Mumbai: Drug exporters in India are increasingly being asked by their credit-starved US clients to stop or defer shipments until further notice, likely leading to a further fall in exports in fiscal 2010, according to the Pharmaceutical Export Promotion Council, or Pharmexcil, the country’s drug exports promotion body.
Pharmexcil had revised the export revenue growth projection for the current fiscal from 30% to 20% earlier this year due to factors such as market uncertainty, currency-market volatility and and escalation in raw material import costs. It said the stop-shipment order to several large exporters could lead to another 10% fall in export revenue growth in fiscal 2010.
India’s drug exports, which include formulations or pills, capsules, injections and other oral solutions, and bulk drugs or active drug ingredients, reached $7.2 billion (Rs29,139.54 crore at then-prevailing rates) in the fiscal year ended 31 March, and were projected to rise to $8.6 billion (Rs43,077 crore) in fiscal 2009 as per the revised estimates.
Although the rupee has depreciated more than 20% against the dollar this year, exporters have failed to derive advantage because they had hedged against currency fluctuations in the market betting the dollar would extend losses from last year.
Pharmexcil chairman Venkat Jasti told Mint that many members of the council have already received letters from US clients asking to stop sending consignments till further communication, and to cut short the 90-day inventory position to defer the payment schedule.

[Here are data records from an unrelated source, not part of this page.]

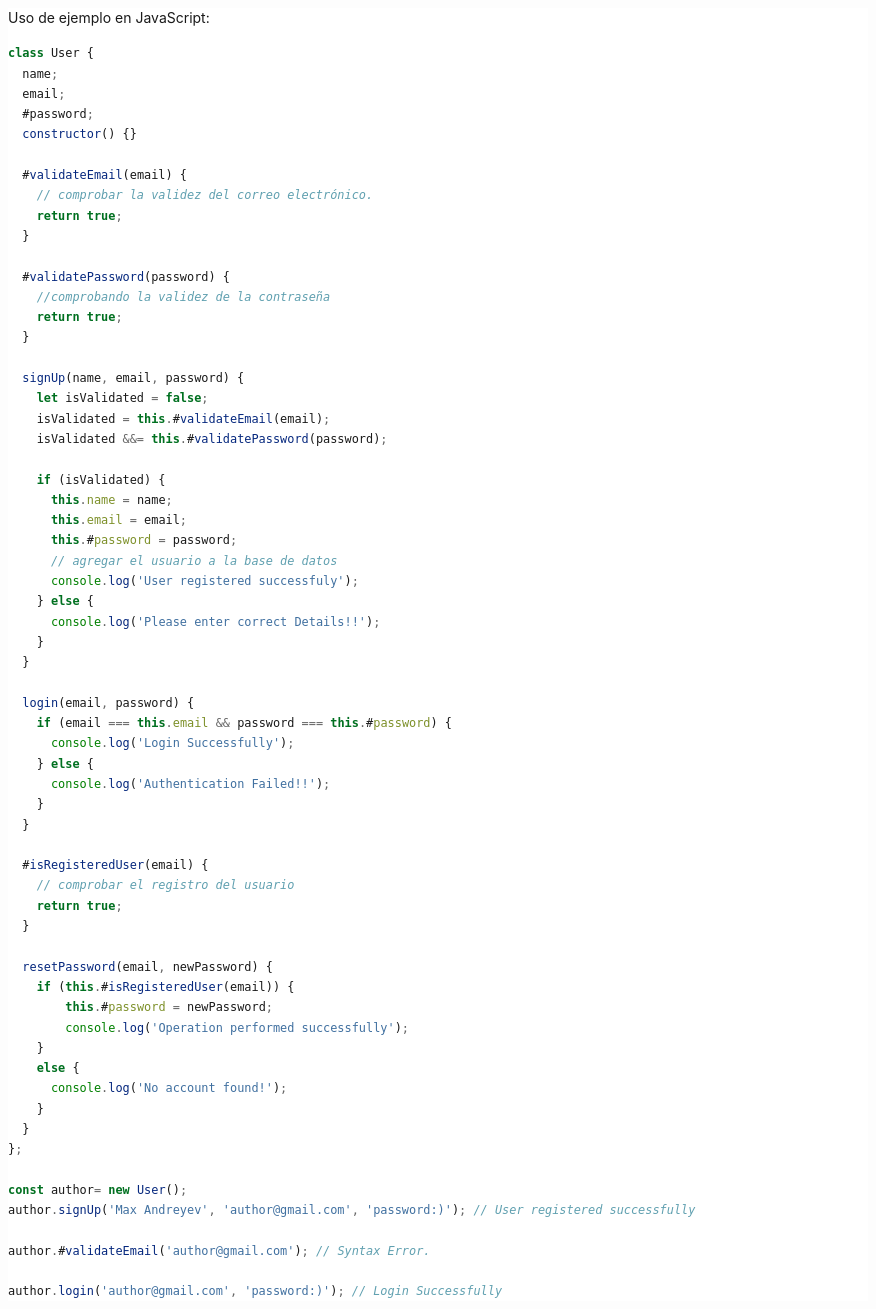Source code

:Uso de ejemplo en JavaScript:
```JavaScript        
class User {
  name;
  email;
  #password;
  constructor() {}

  #validateEmail(email) {
    // comprobar la validez del correo electrónico.
    return true;
  }

  #validatePassword(password) {
    //comprobando la validez de la contraseña
    return true;
  }

  signUp(name, email, password) {
    let isValidated = false;
    isValidated = this.#validateEmail(email);
    isValidated &&= this.#validatePassword(password);

    if (isValidated) {
      this.name = name;
      this.email = email;
      this.#password = password;
      // agregar el usuario a la base de datos
      console.log('User registered successfuly');
    } else {
      console.log('Please enter correct Details!!');
    }
  }

  login(email, password) {
    if (email === this.email && password === this.#password) {
      console.log('Login Successfully');
    } else {
      console.log('Authentication Failed!!');
    }
  }

  #isRegisteredUser(email) {
    // comprobar el registro del usuario
    return true;
  }

  resetPassword(email, newPassword) {
    if (this.#isRegisteredUser(email)) {
        this.#password = newPassword;
        console.log('Operation performed successfully');
    }
    else {
      console.log('No account found!');
    }
  }
};

const author= new User();
author.signUp('Max Andreyev', 'author@gmail.com', 'password:)'); // User registered successfully

author.#validateEmail('author@gmail.com'); // Syntax Error.

author.login('author@gmail.com', 'password:)'); // Login Successfully
```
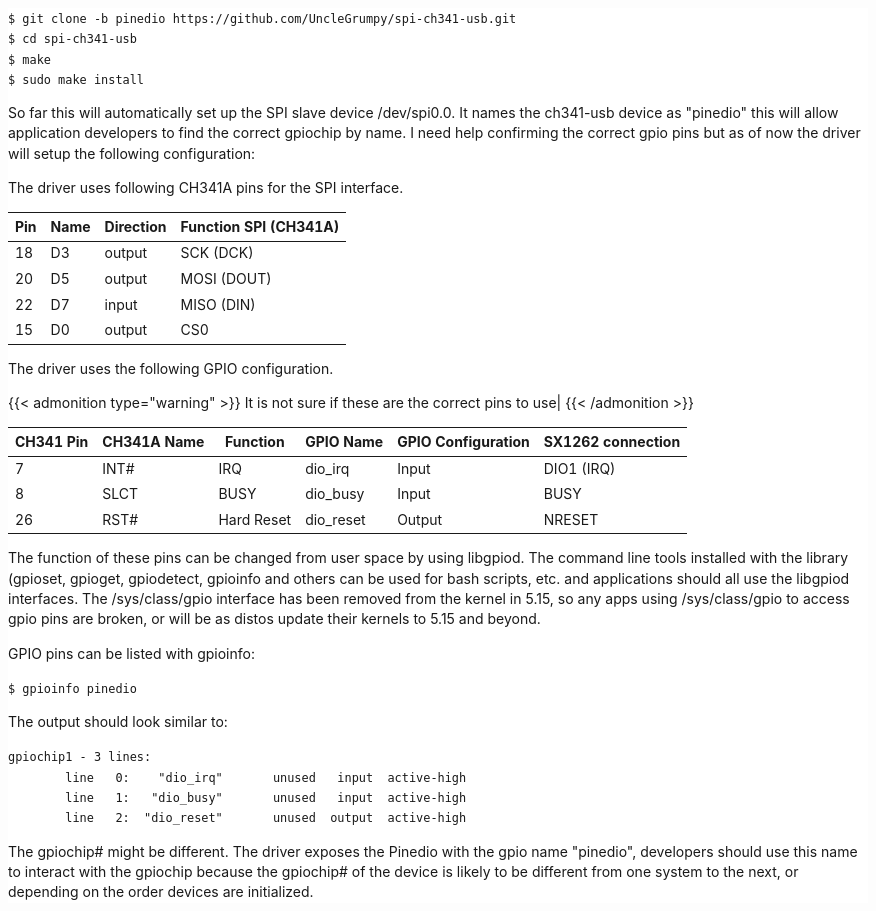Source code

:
```console
$ git clone -b pinedio https://github.com/UncleGrumpy/spi-ch341-usb.git
$ cd spi-ch341-usb
$ make
$ sudo make install
```

So far this will automatically set up the SPI slave device /dev/spi0.0. It names the ch341-usb device as "pinedio" this will allow application developers to find the correct gpiochip by name. I need help confirming the correct gpio pins but as of now the driver will setup the following configuration:

The driver uses following CH341A pins for the SPI interface.

| Pin | Name | Direction | Function SPI (CH341A) |
| --- | --- | --- | --- |
| 18 | D3 | output | SCK (DCK)           |
| 20 | D5 | output | MOSI (DOUT)         |
| 22 | D7 | input | MISO (DIN)          |
| 15 | D0 | output | CS0                 |

The driver uses the following GPIO configuration.

{{< admonition type="warning" >}}
 It is not sure if these are the correct pins to use|
{{< /admonition >}}

| CH341 Pin | CH341A Name | Function | GPIO Name | GPIO Configuration | SX1262 connection |
| --- | --- | --- | --- | --- | --- |
| 7 | INT# | IRQ | dio_irq | Input | DIO1 (IRQ)      |
| 8 | SLCT | BUSY | dio_busy | Input | BUSY            |
| 26 | RST# | Hard Reset | dio_reset | Output | NRESET          |

The function of these pins can be changed from user space by using libgpiod. The command line tools installed with the library (gpioset, gpioget, gpiodetect, gpioinfo and others can be used for bash scripts, etc. and applications should all use the libgpiod interfaces. The /sys/class/gpio interface has been removed from the kernel in 5.15, so any apps using /sys/class/gpio to access gpio pins are broken, or will be as distos update their kernels to 5.15 and beyond.

GPIO pins can be listed with gpioinfo:

```console
$ gpioinfo pinedio
```

The output should look similar to:

    gpiochip1 - 3 lines:
            line   0:    "dio_irq"       unused   input  active-high
            line   1:   "dio_busy"       unused   input  active-high
            line   2:  "dio_reset"       unused  output  active-high

The gpiochip# might be different. The driver exposes the Pinedio with the gpio name "pinedio", developers should use this name to interact with the gpiochip because the gpiochip# of the device is likely to be different from one system to the next, or depending on the order devices are initialized.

However, the decline is unlikely to affect the current fiscal since there is typically a three-four-month lag for fresh orders and most buyers hold a three-month inventory.
Jasti, however, declined to give names of the large exporters likely to be affected. “There will be more now, especially to the small and medium exporters, and the holiday season in the US will also be used as reason by the buyers to defer the orders,” he added.
“Due to credit crunch in the market, many clients in the US are not able to maintain the payment cycle as followed in the past,” Jasti said on the sidelines of a national conference on clinical trials held in Mumbai on Monday by the Confederation of Indian Industry and the department of science and technology.
“Though the expected slump in export growth in fiscal 2010 is not yet calculated accurately as there could be variations in the actual execution of consignments, it’s going to be more than 10% as the market growth is also not very impressive in the Western markets now,” said a senior executive from Pharmexcil on condition of anonymity because he is not authorized to speak to the media.
Pharmexcil has about 2,800 members, of which at least 90% are active in exports to the US and Europe. However, the top 20 drug makers account for close to 65% of the country’s total pharmaceutical exports.
Cipla Ltd, one of India’s largest drug exporters, said it hasn’t faced any serious impact of the credit crunch so far, but managing director Arun Lulla said, “No country can be an island which will resist the global economic trend. It is going to reflect some way or the other.”
The US is currently the biggest market for Indian drug exporters, accounting for 46% of the export revenue, followed by four key markets in Europe.
G.V. Prasad, vice-chairman and chief executive of Dr Reddy’s Laboratories Ltd, said there is already a shift in the export market focus among Indian pharma firms, as they move from Western economies to emerging markets such as Brazil, Mexico and Russia.